Further, a trypsin inhibitor in human pancreatic juice is unable to inhibit the enzyme completely, even when the inhibitor is present in excess.
Apparently the inhibitor is digested by the trypsin to which it is bound, a reaction that requires calcium ions.
Thus despite the variety of inhibitors of trypsin in different body compartments, the protection they render is less than complete.
Since it turns out that activated trypsin is also able to activate other pancreatic proenzymes, such as chymotrypsinogen, proelastase, prophospholipase, and procarboxypeptidase, its incomplete inhibition in pancreatic juice and plasma poses a hazard.
Secretion by acinar cells delivers fluid rich in proenzymes to the ductules, where they are activated almost immediately.
Although most of the secretion is discharged into the duct system and enters the duodenum, a small amount diffuses back into the periductular extracellular fluid and eventually the plasma.
Any condition that tends to diminish the patency of pancreatic ducts or the easy outflow of exocrine secretion could be expected to exacerbate back-diffusion across the ducts, which can trigger a massive inappropriate activation of digestive proenzymes.
If the obstruction is sufficiently severe, this process could even involve the acinar cells.
Well-documented causes of pancreatic duct obstruction include gallstones, frequently in association with chronic cholecystitis, and chronic alcohol abuse.
Although ethanol is well recognized as a chemical toxin, a direct toxic effect on pancreatic acinar or duct cells has yet to be demonstrated.

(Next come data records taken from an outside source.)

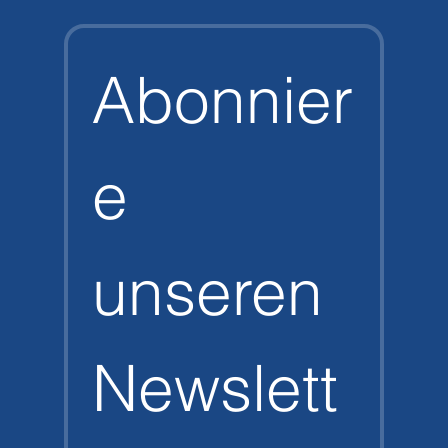
Abonnier
e 
unseren 
Newslett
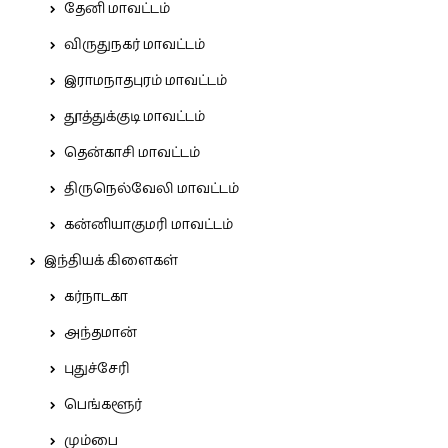
தேனி மாவட்டம்
விருதுநகர் மாவட்டம்
இராமநாதபுரம் மாவட்டம்
தூத்துக்குடி மாவட்டம்
தென்காசி மாவட்டம்
திருநெல்வேலி மாவட்டம்
கன்னியாகுமரி மாவட்டம்
இந்தியக் கிளைகள்
கர்நாடகா
அந்தமான்
புதுச்சேரி
பெங்களூர்
மும்பை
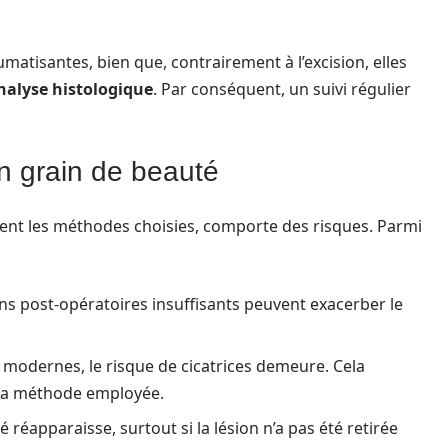
tisantes, bien que, contrairement à l’excision, elles
nalyse histologique
. Par conséquent, un suivi régulier
un grain de beauté
oient les méthodes choisies, comporte des risques. Parmi
s post-opératoires insuffisants peuvent exacerber le
modernes, le risque de cicatrices demeure. Cela
 la méthode employée.
é réapparaisse, surtout si la lésion n’a pas été retirée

However, ethanol can adversely affect the pancreas by causing spasm or acute edema of the sphincter of Oddi, especially following an alcohol binge, and by stimulating the secretion of secretin from the small intestine, which in turn triggers the exocrine pancreas to secrete pancreatic juice.

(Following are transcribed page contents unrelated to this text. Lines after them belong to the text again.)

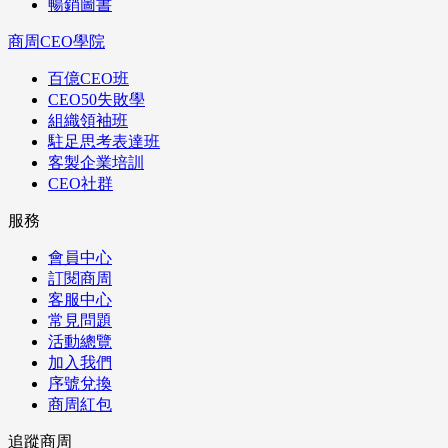
暢銷圖書
商周CEO學院
百億CEO班
CEO50失敗學
組織領袖班
駐足思考表達班
客製企業培訓
CEO社群
服務
會員中心
訂閱商周
客服中心
常見問題
活動總覽
加入我們
序號兌換
商周紅包
追蹤商周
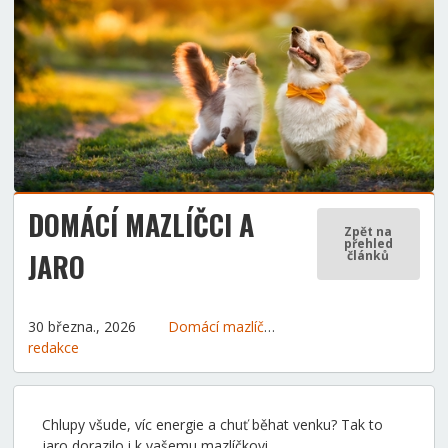
DOMÁCÍ MAZLÍČCI A
Zpět na
přehled
JARO
článků
30 března., 2026
Domácí mazlíčci
Tipy a rady
redakce
Chlupy všude, víc energie a chuť běhat venku? Tak to
jaro dorazilo i k vašemu mazlíčkovi.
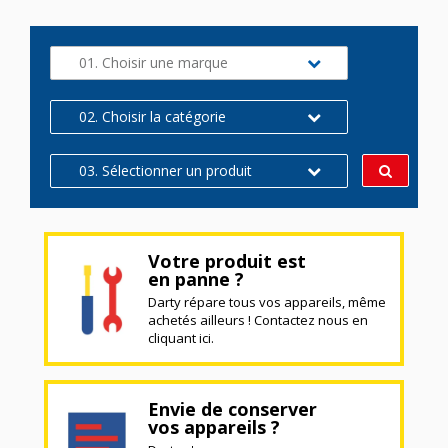
01. Choisir une marque
02. Choisir la catégorie
03. Sélectionner un produit
Votre produit est
en panne ?
Darty répare tous vos appareils, même
achetés ailleurs ! Contactez nous en
cliquant ici.
Envie de conserver
vos appareils ?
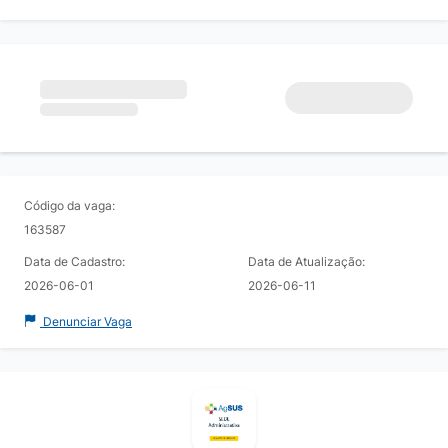
Código da vaga:
163587
Data de Cadastro:
Data de Atualização:
2026-06-01
2026-06-11
Denunciar Vaga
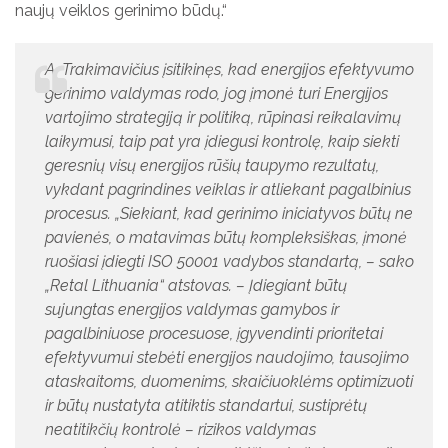
naujų veiklos gerinimo būdų.“
A. Trakimavičius įsitikinęs, kad energijos efektyvumo
gerinimo valdymas rodo, jog įmonė turi Energijos
vartojimo strategiją ir politiką, rūpinasi reikalavimų
laikymusi, taip pat yra įdiegusi kontrolę, kaip siekti
geresnių visų energijos rūšių taupymo rezultatų,
vykdant pagrindines veiklas ir atliekant pagalbinius
procesus. „Siekiant, kad gerinimo iniciatyvos būtų ne
pavienės, o matavimas būtų kompleksiškas, įmonė
ruošiasi įdiegti ISO 50001 vadybos standartą, – sako
„Retal Lithuania“ atstovas. – Įdiegiant būtų
sujungtas energijos valdymas gamybos ir
pagalbiniuose procesuose, įgyvendinti prioritetai
efektyvumui stebėti energijos naudojimo, tausojimo
ataskaitoms, duomenims, skaičiuoklėms optimizuoti
ir būtų nustatyta atitiktis standartui, sustiprėtų
neatitikčių kontrolė – rizikos valdymas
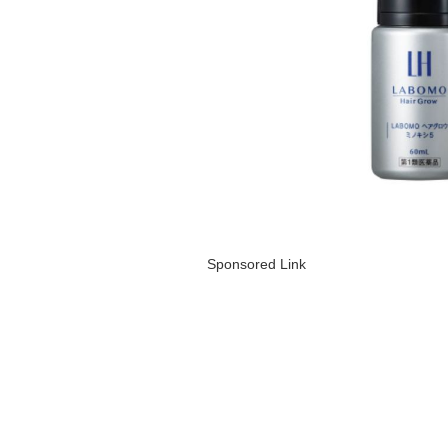
Sponsored Link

When these effects occur together (i.e., enhanced secretion into an obstructed duct), the results may be disastrous.
The transudation of pancreatic secretion into periductal pancreatic tissues and eventually peripancreatic tissue leads to chemical injury.

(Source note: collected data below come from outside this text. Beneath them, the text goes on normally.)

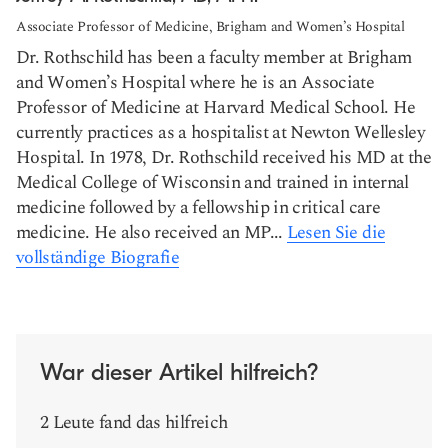
Associate Professor of Medicine, Brigham and Women’s Hospital
Dr. Rothschild has been a faculty member at Brigham
and Women’s Hospital where he is an Associate
Professor of Medicine at Harvard Medical School. He
currently practices as a hospitalist at Newton Wellesley
Hospital. In 1978, Dr. Rothschild received his MD at the
Medical College of Wisconsin and trained in internal
medicine followed by a fellowship in critical care
medicine. He also received an MP...
Lesen Sie die
vollständige Biografie
War dieser Artikel hilfreich?
2 Leute fand das hilfreich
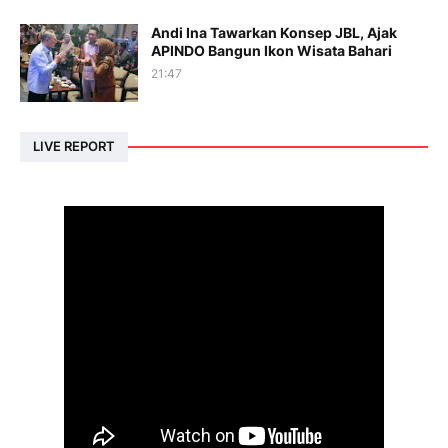
Andi Ina Tawarkan Konsep JBL, Ajak
APINDO Bangun Ikon Wisata Bahari
21:47
LIVE REPORT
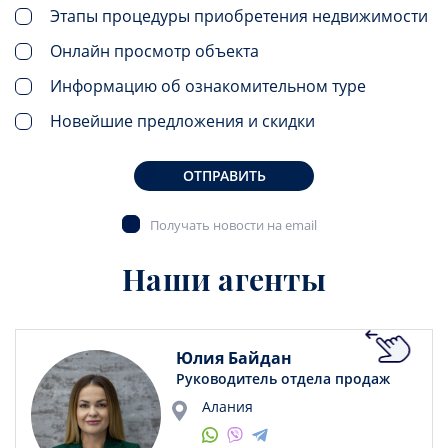
Этапы процедуры приобретения недвижимости
Онлайн просмотр объекта
Информацию об ознакомительном туре
Новейшие предложения и скидки
ОТПРАВИТЬ
Получать новости на email
Наши агенты
Юлия Байдан
Руководитель отдела продаж
Алания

The activated enzymes digest proteins, lipids, and carbohydrates of cell membrane.
Phospholipase A causes lysis of cell membranes, and when mixed with bile converts lecithin to the potent cytotoxin lysolecithin.
Damage to the capillaries leads to hemorrhage and local anoxia, which further intensifies and extends tissue damage.
In addition to the above, other factors that cause pancreatic acinar cell injury and pancreatitis include viruses, endotoxemia, ischemia, drugs, trauma, hypertriglyceridemia, and hypercalcemia.
The mechanisms by which some of these induce injury are known, but those those for others - such as corticosteroids, estrogens, azathioprine, hypertriglyceridemia, and hypercalcemia - remain unclear.
In hypertriglyceridemia and hypercalcemia, it is thought that toxic fatty acids are formed by the action of pancreatic lipase on triglycerides and the activation of trypsinogen by high levels of serum calcium.